I have trouble accepting that a "lightweight, high power vacuum cleaner" is really the "perfect gift" for Mom, even if - "But wait, there's more!" - they throw in the "super-compact, handy-dandy spot cleaner" when ordered in the next ten minutes.
"Merry Christmas, Mom. How about cleaning the carpets?"
It doesn't ring "holiday spirit" to me; maybe I'm a Grinch.
I am dubious that a pair of shiny, brushed aluminum, "decision dice" - with no shipping charges if ordered today - is the ultimate present for indecisive family members. With a flick of the wrist, they suggest "never" or "think hard." Yet, it doesn't seem the best idea to show Aunt Martha I was thinking of her during Hanukkah.
Although I dispute the claim that the "Cat Lady Action Figure" is the ideal present for the pet lover on my list, I find it humorous, possibly because my wife is a "cat lover" and that toy would provide me with fodder for playful teasing. Unfortunately, "ideal presents" do not include repercussions causing me to have to sleep on the couch, so I scratch it off my list.
"Perfect" is unattainable. Therefore, I now present a few gifts that LEAST serve dieters' needs:
1) Tins of cookies, nuts, or fudge. I would not give wine to Uncle Al, celebrating his three years of sobriety; why provide similar temptation to one learning to control his eating? I say I'll only "have a taste," but it's an amazing coincidence that the size of that taste exactly matches the amount in the container. Add to that a hangover of guilt and shame and this is not a good present for me.

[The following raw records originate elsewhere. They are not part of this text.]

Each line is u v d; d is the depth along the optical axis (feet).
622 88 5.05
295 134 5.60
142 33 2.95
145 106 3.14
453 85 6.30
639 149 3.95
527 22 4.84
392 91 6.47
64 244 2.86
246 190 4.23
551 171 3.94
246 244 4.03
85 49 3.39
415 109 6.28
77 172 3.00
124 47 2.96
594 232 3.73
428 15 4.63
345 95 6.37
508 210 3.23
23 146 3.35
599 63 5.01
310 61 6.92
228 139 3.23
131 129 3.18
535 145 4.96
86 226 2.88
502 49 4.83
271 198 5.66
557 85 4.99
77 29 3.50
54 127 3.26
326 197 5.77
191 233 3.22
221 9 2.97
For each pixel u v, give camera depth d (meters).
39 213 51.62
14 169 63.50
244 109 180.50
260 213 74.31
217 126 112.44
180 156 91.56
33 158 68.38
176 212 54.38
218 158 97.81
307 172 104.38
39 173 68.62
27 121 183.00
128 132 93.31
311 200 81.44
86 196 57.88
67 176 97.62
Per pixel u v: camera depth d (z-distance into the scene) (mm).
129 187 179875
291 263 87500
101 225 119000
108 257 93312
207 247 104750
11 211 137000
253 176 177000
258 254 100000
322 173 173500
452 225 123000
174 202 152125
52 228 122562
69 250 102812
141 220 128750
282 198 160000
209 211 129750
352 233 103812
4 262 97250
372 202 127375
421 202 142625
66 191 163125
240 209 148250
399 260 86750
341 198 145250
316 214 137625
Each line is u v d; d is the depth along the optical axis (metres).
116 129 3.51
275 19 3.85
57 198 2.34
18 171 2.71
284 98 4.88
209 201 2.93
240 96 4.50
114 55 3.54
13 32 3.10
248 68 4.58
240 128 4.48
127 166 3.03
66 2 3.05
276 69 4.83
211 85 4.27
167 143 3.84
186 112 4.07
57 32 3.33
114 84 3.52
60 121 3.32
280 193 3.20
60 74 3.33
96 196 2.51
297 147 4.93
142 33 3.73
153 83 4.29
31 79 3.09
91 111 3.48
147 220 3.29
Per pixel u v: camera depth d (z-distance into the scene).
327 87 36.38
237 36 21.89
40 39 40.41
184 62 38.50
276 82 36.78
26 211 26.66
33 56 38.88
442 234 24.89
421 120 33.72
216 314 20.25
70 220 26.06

2) Loose fitting clothes. After a month of excess consumption, what I need most is to regain control, not soft, cushy, expandable-waist sweatpants. In less-controlled days, I was even inclined to don a cheerfully decorated, flowery Hawaiian Mumu come December's end. If it didn't clash so terribly with my tie, I might have taken the leap. A belt is a better idea.
3) Another remote control. It's tough enough to fight the coach potato syndrome when it's warm, let alone when the sky is dreary and the sidewalk is soaked. Place a remote in my hand and a brightly flickering 42-inch plasma screen in front of my face, and the recliner will simply swallow me whole. My first step in my new year's exercise plan could be shutting off the TV.
Reality is that the perfect gift is not purchased via cash or credit card, nor wrapped in shiny red boxes topping with sparkling bows. The perfect gift would be the tranquility of self-confidence, the blessing excellent health, the joy of a happy family, and peace and abundance for each person on Earth.
I assure you no one would return that. Happy Holidays.